*** Document extract ***

Hamlin is located in northwestern Jones County. The city limits extend west into Fisher County, although no people lived in this portion as of 2010. According to the United States Census Bureau, the city has a total area of 13.7 sqkm, of which 0.03 sqkm, or 0.20%, is covered by water.

U.S. Route 83 passes through the center of Hamlin as Central Avenue, leading north 18 mi to Aspermont and southeast 17 mi to Anson, the Jones County seat. Abilene is 42 mi to the southeast. Texas State Highway 92 crosses Hamlin as Lake Drive, leading east 20 mi to Stamford and west 20 miles to Rotan.

==Demographics==

Historical population
| Census | Pop. | Note | %± |
| 1910 | 1,978 |  | — |
| 1920 | 1,633 |  | −17.4% |
| 1930 | 2,828 |  | 73.2% |
| 1940 | 2,406 |  | −14.9% |
| 1950 | 3,569 |  | 48.3% |
| 1960 | 3,791 |  | 6.2% |
| 1970 | 3,325 |  | −12.3% |
| 1980 | 3,248 |  | −2.3% |
| 1990 | 2,791 |  | −14.1% |
| 2000 | 2,248 |  | −19.5% |
| 2010 | 2,124 |  | −5.5% |
| 2020 | 1,831 |  | −13.8% |
U.S. Decennial Census

===2020 census===

As of the 2020 census, 1,831 people, 737 households, and 528 families lived in the city. The median age was 40.4 years; 24.2% of residents were under 18 and 20.0% were 65 or older. For every 100 females, there were 95.2 males, and for every 100 females 18 and over, there were 94.7 males 18 and over.

*** End of Document extract ***
*** Data listing ***

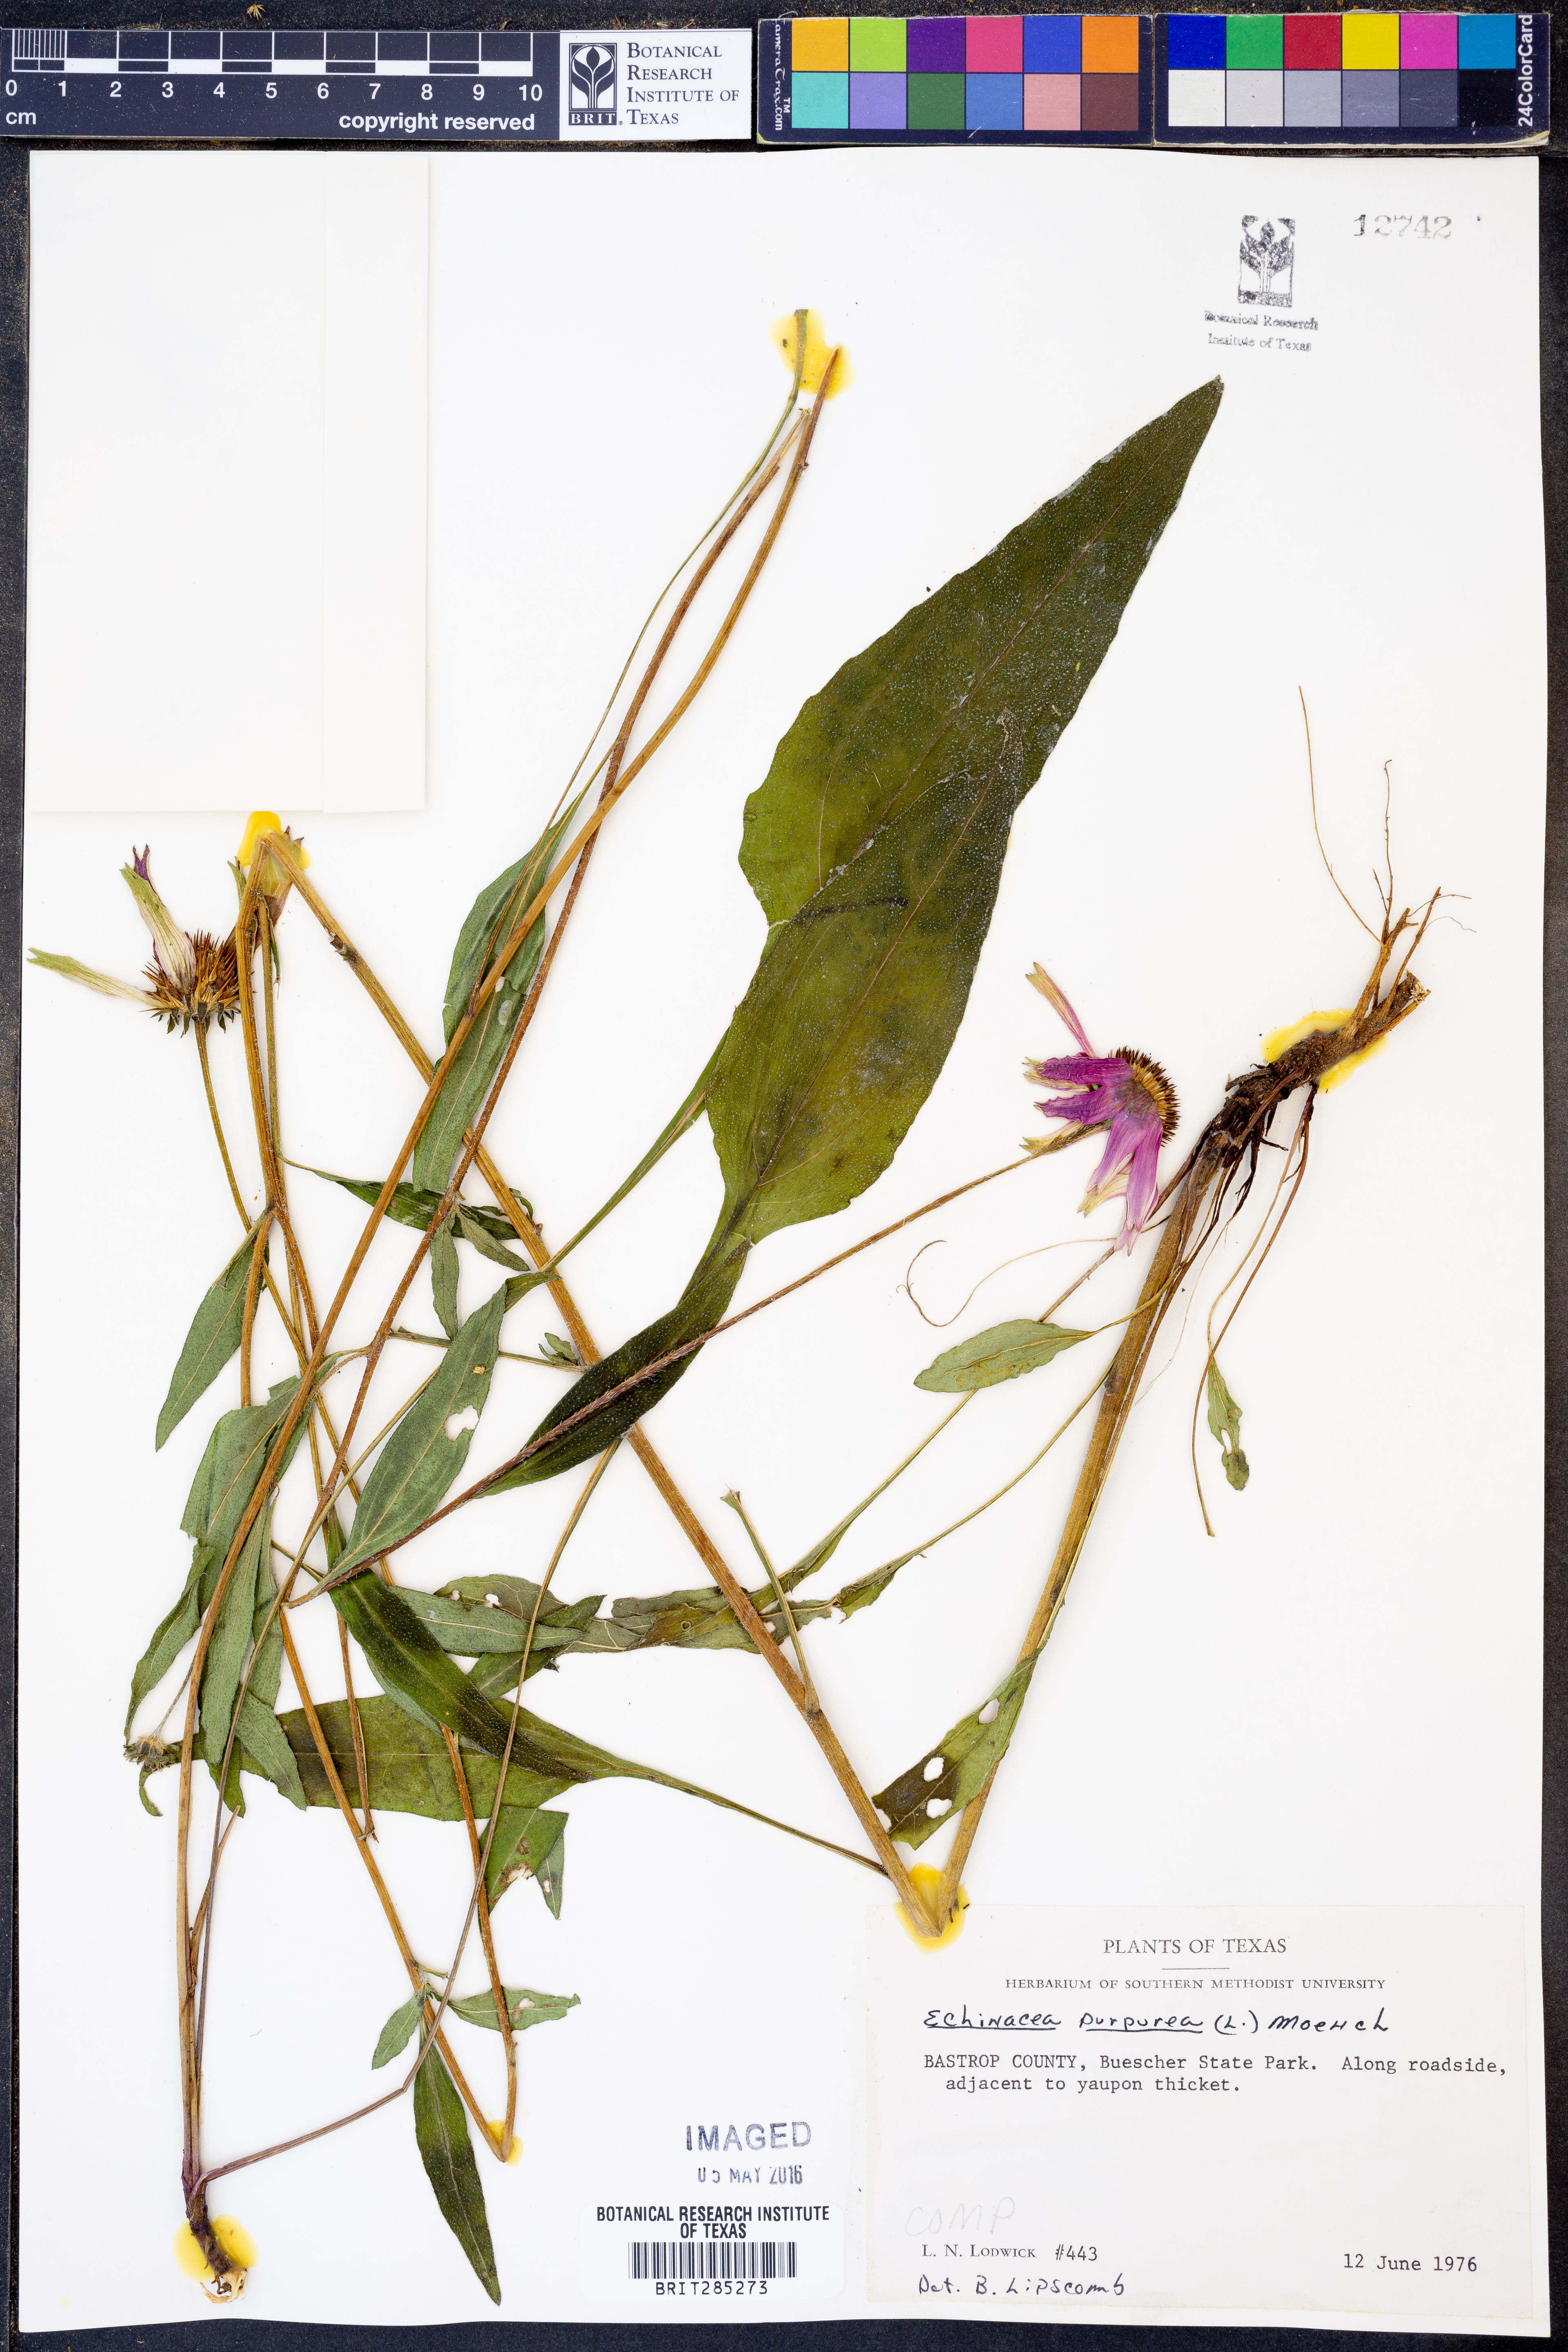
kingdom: Plantae
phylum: Tracheophyta
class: Magnoliopsida
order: Asterales
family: Asteraceae
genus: Echinacea
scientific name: Echinacea purpurea
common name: Broad-leaved purple coneflower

*** End of Data listing ***

_Requirement 1_
For each statement below, decide whether it agrees with the passage on Hamlin. Answer yes or no and quote the words of the passage that decide it.
(a) Texas State Highway 92 crosses Hamlin as Central Avenue.
(b) As of the 2020 census, 528 families lived in the city.
(c) As of 2010, people lived in the part of the city limits that extends into Fisher County.
_Requirement 2_
Reproduce the passage on Hamlin from "Hamlin is located" up to and including "miles to Rotan.".

_Solution 1_
(a) No: "Texas State Highway 92 crosses Hamlin as Lake Drive"
(b) Yes: "1,831 people, 737 households, and 528 families lived in the city"
(c) No: "no people lived in this portion as of 2010"

_Solution 2_
Hamlin is located in northwestern Jones County. The city limits extend west into Fisher County, although no people lived in this portion as of 2010. According to the United States Census Bureau, the city has a total area of 13.7 sqkm, of which 0.03 sqkm, or 0.20%, is covered by water.

U.S. Route 83 passes through the center of Hamlin as Central Avenue, leading north 18 mi to Aspermont and southeast 17 mi to Anson, the Jones County seat. Abilene is 42 mi to the southeast. Texas State Highway 92 crosses Hamlin as Lake Drive, leading east 20 mi to Stamford and west 20 miles to Rotan.